First things first, heat the grill and pick the correct vegetable! Don’t put pea shoots on the grill – you’ll need something sturdy. Asparagus, corn, eggplant, sweet potatoes, mushrooms, peppers, onions, and greens like lettuce or cabbage do well on the grill.
Next, use some oil. We don’t want our vegetables to dry out, so make sure to toss them with a bit of oil before placing them on a grill. This will also help your seasonings stay on as you rotate them over the heat.
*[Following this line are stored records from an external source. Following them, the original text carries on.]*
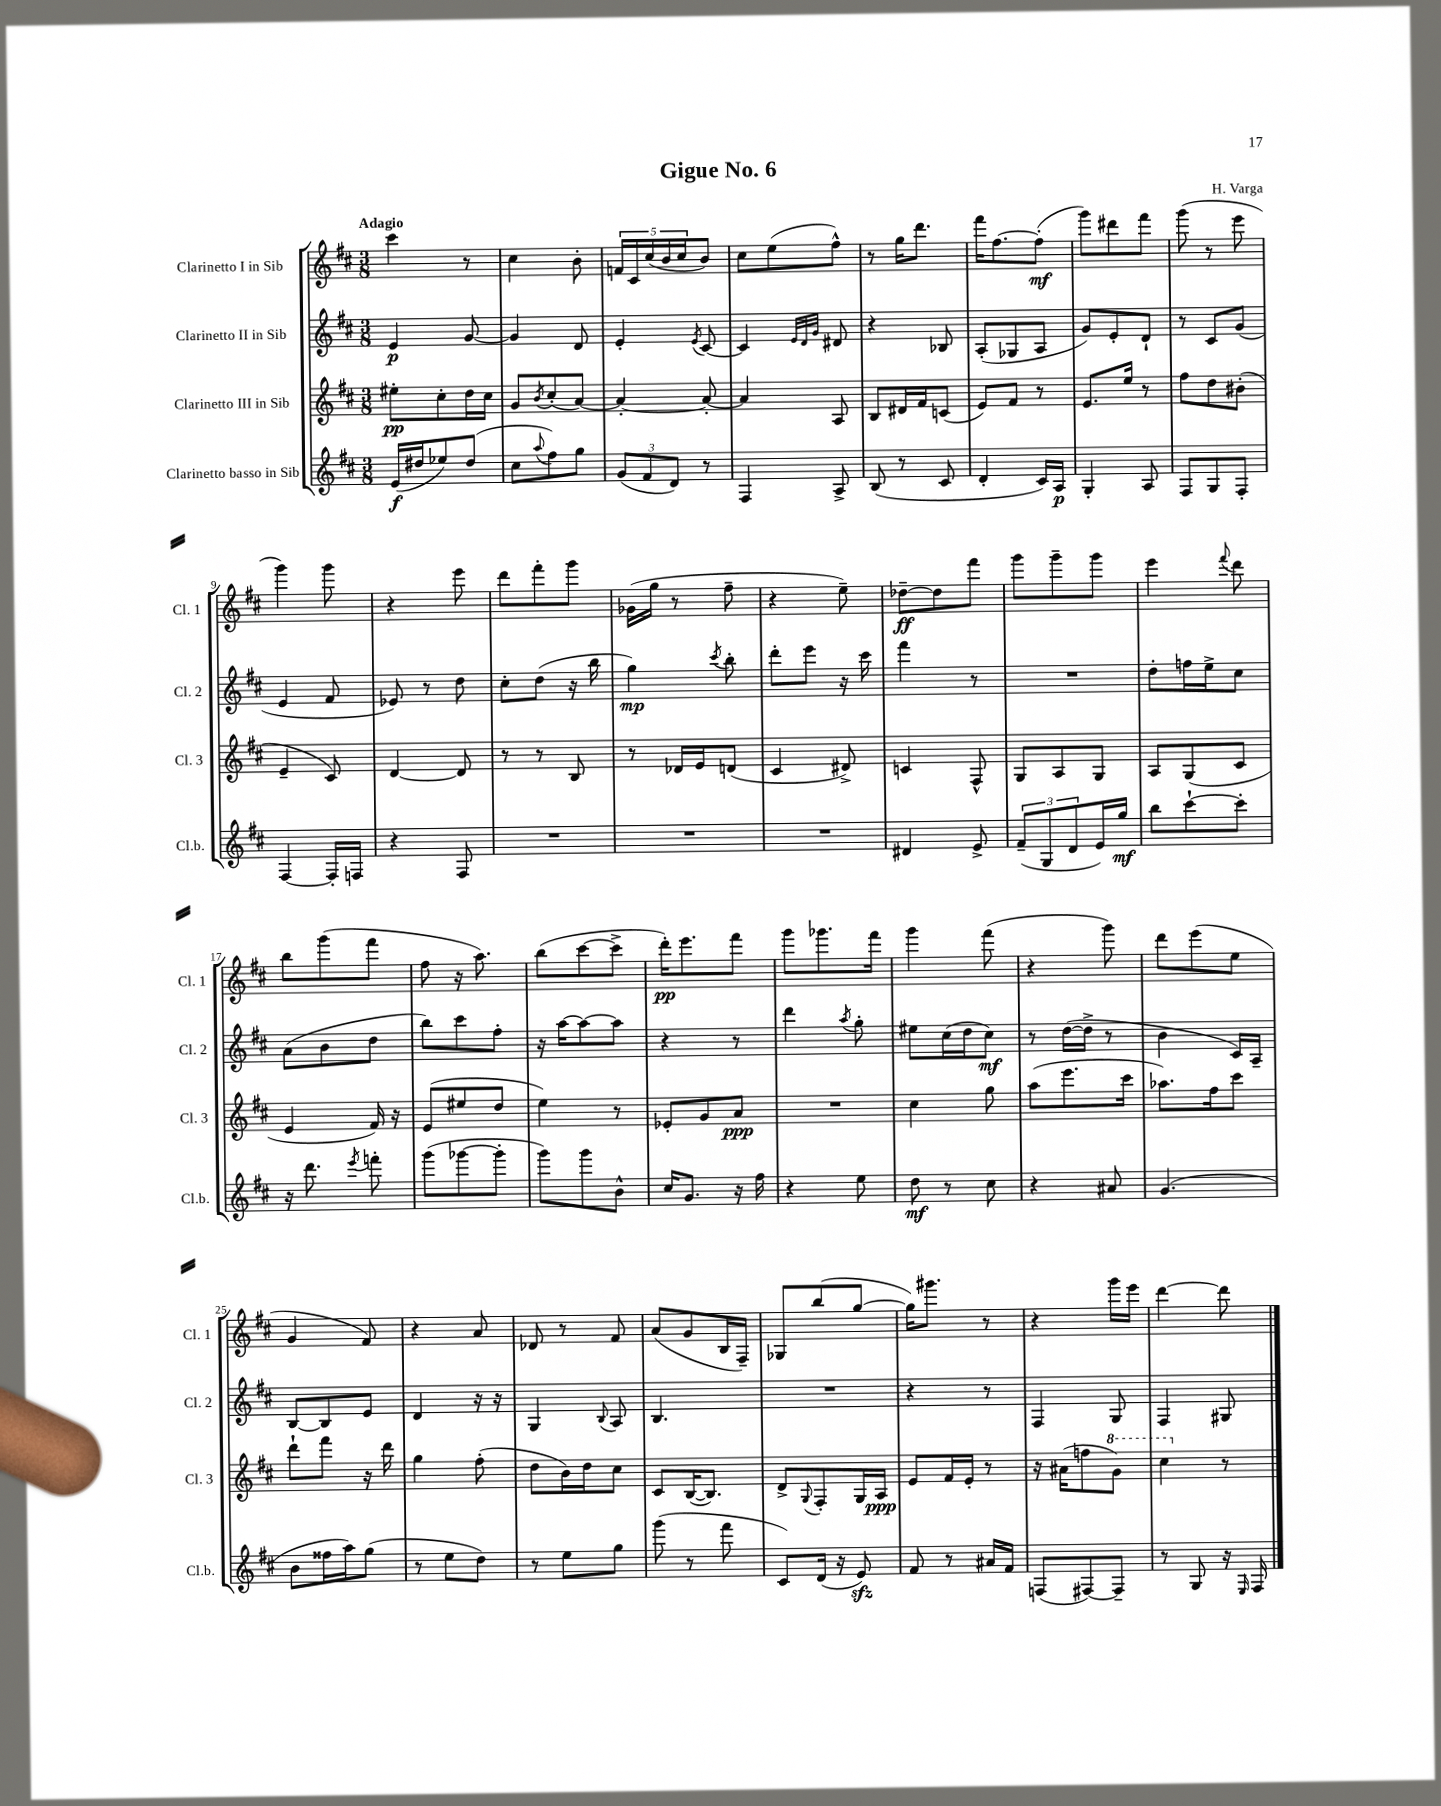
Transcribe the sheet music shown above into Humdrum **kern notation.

**kern	**kern	**kern	**kern
*staff4	*staff3	*staff2	*staff1
*clefG2	*clefG2	*clefG2	*clefG2
*k[f#c#]	*k[f#c#]	*k[f#c#]	*k[f#c#]
*M3/8	*M3/8	*M3/8	*M3/8
(16e	8ee#'	4e	4ccc#
16dd#	.	.	.
8ee-)	8cc#'	.	.
(8dd#	16dd	[8g	8r
.	16cc#	.	.
=	=	=	=
8cc#	8g	4g]	4cc#
8qqaa	8qb	.	.
8ff#)	(8cc#'	.	.
8gg	[8a)	8d	8b'
=	=	=	=
(12g	4a'_	4e'	20f
.	.	.	20c#
12f#	.	.	.
.	.	.	(20cc#
.	.	.	20b
12d)	.	.	.
.	.	.	20cc#
.	.	8qe	.
8r	8a'_	[8c#	8b)
=	=	=	=
4F#	4a]	4c#]	8cc#
.	.	.	(8ee
.	.	32qqe	.
.	.	32qqd	.
.	.	32qqg	.
8A^	8A	8d#	8ff#^^)
=	=	=	=
(8B	8B	4r	8r
8r	16d#	.	16gg
.	16f#	.	8.ddd
8c#	(8c	8B-	.
=	=	=	=
4d'	8e)	(8A'	16fff#
.	.	.	[8.ff#
.	8f#	8G-	.
16c#)	8r	8A	(8ff#']
16A	.	.	.
=	=	=	=
4G'	8.e	8g)	8ggg)
.	.	8e'	8ddd#
.	16ee	.	.
8A	8r	8d`	8fff#
=	=	=	=
8F#	8ff#	8r	(8ggg
8G	8dd	8c#	8r
8F#'	(8b#'	(8g	8eee
=	=	=	=
[4F#	4e~	4e	4ggg)
16F#']	8c#)	8f#	8ggg
16F	.	.	.
=	=	=	=
4r	[4d	8e-)	4r
.	.	8r	.
8F#	8d]	8dd	8eee
=	=	=	=
4.r	8r	8cc#'	8ddd
.	8r	(8dd	8fff#'
.	8B	16r	8ggg
.	.	16bb	.
=	=	=	=
4.r	8r	4gg)	(16g-
.	.	.	16gg
.	16d-	.	8r
.	16e	.	.
.	.	8qccc#	.
.	(8d	8bb'	8ff#~
=	=	=	=
4.r	4c#	8ddd'	4r
.	.	8eee	.
.	8d#^)	16r	8ee~)
.	.	16ccc#	.
=	=	=	=
4d#	4c	4fff#	[8dd-~
.	.	.	8dd-]
8e^	8F#^^	8r	8fff#
=	=	=	=
(12f#~	8G	4.r	8ggg
12G	.	.	.
.	8A	.	8ggg~
12d	.	.	.
16e)	8G	.	8ggg
16gg	.	.	.
=	=	=	=
8bb	8A	8dd'	4eee
[8ccc#`	(8G	16ff	.
.	.	16ee^	.
.	.	.	8qqfff#
8ccc#']	8c#	8cc#	8ddd
=	=	=	=
16r	4e	(8a	8bb
8.ddd	.	.	.
.	.	8b	(8ggg
8qeee	.	.	.
8fff'	16f#)	8dd	8fff#
.	16r	.	.
=	=	=	=
(8ggg	(8e	8bb)	8ff#
[8ggg-	8ee#	8ccc#	16r
.	.	.	8.aa)
8ggg-']	8dd	8ff#'	.
=	=	=	=
8ggg)	4ee)	16r	(8bb
.	.	[16aa	.
8ggg	.	8aa_	[8ccc#
8b^^	8r	8aa]	8ccc#^]
=	=	=	=
16cc#	8e-'	4r	16ddd')
8.g	.	.	8.eee
.	8g	.	.
16r	8a	8r	8fff#
16ff#	.	.	.
=	=	=	=
4r	4.r	4ddd	8ggg
.	.	.	8.ggg-
.	.	8qaa	.
8ee	.	8gg'	.
.	.	.	16fff#
=	=	=	=
8dd	4cc#	8ee#	4ggg
8r	.	(16cc#	.
.	.	16dd	.
8cc#	8gg	8cc#)	(8fff#
=	=	=	=
4r	(8aa	8r	4r
.	8.eee	([16dd	.
.	.	16dd^]	.
8a#	.	8r	8ggg)
.	16ccc#	.	.
=	=	=	=
(4.g	8.aa-)	4b	8ddd
.	.	.	(8eee
.	16ff#	.	.
.	8ccc#	16c#)	8ee
.	.	16A~	.
=	=	=	=
8b	8ddd`	[8B	4g
16ff##	8fff#	8B]	.
16aa)	.	.	.
(8gg	16r	8e	8f#)
.	16ddd	.	.
=	=	=	=
8r	4gg	4d	4r
8ee	.	.	.
8dd)	(8ff#'	16r	8a
.	.	16r	.
=	=	=	=
8r	8dd	4G	8d-
8ee	16b)	.	8r
.	16dd	.	.
.	.	8qqB	.
8gg	8cc#	8A	8f#
=	=	=	=
(8ggg	8c#	4.B	(8a
8r	([16B	.	8g
.	8.B])	.	.
8fff#	.	.	16B
.	.	.	16F#~)
=	=	=	=
8c#)	8d^	4.r	8G-
.	8qqG	.	.
(16d	8F#'	.	(8bb
16r	.	.	.
8e)	16G	.	[8gg
.	16A	.	.
=	=	=	=
8f#	8e	4r	16gg])
.	.	.	8.ggg#
8r	16f#	.	.
.	16e'	.	.
16a#	8r	8r	8r
16f#	.	.	.
=	=	=	=
(8F	16r	4F#	4r
.	(16a#	.	.
[8F#)	8ff	.	.
8F#~]	8gg)	8G	16ggg
.	.	.	16eee
=	=	=	=
8r	4ccc#	4F#	[4ddd
8G	.	.	.
16r	8r	8G#	8ddd]
16qqE	.	.	.
16F#	.	.	.
==	==	==	==
*-	*-	*-	*-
Since vegetables are all created differently, some take longer to cook over others. Dense veggies (like sweet potatoes) will take longer than say, asparagus. We don’t want to keep them on high heat for too long, as the outside will char while the inside will stay undercooked. Sear the vegetables over high heat, flip once, and then move them to indirect heat to finish cooking.
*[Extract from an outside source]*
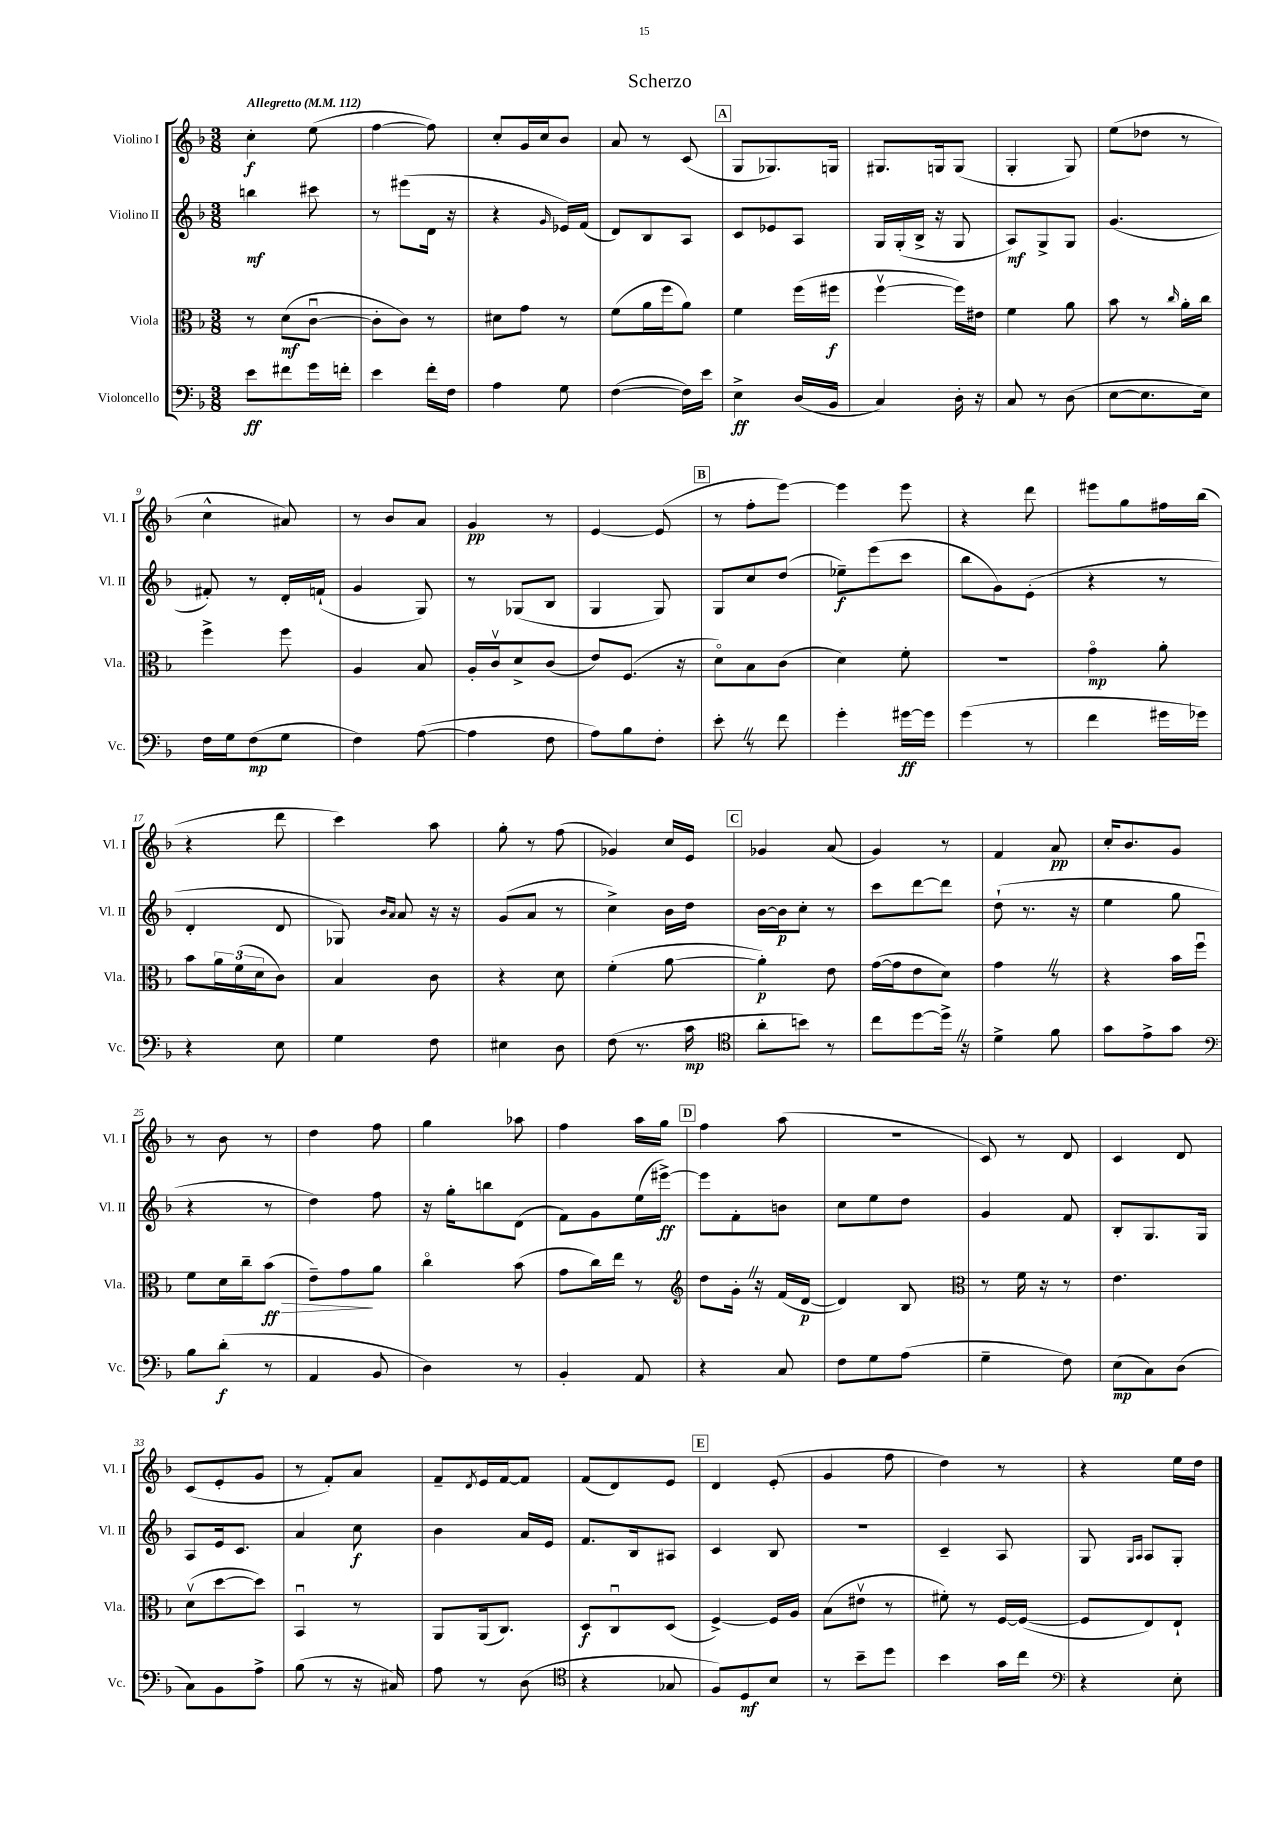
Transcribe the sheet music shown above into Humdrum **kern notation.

Don’t make a mess! Use a wire basket or some foil to keep the smaller vegetables from rolling away. Skewers work well, too. We like making foil packets so that the vegetables cook quickly – and the easy clean up is a huge time saver! Place a large piece of foil on the counter and lay sliced vegetables on it. Don’t put too many, they will still need room to breathe. Leave a 2 inch border around the sides and place another piece of foil on top. Fold up the sizes, making a packet. Once you place it on the grill (indirect heat), let it sit for 12-15 minutes or until tender.
Think about the chop. The size that you chop your vegetables will effect your cooking time. Make sure to use a uniform size for each vegetable so that they finish cooking at the same time.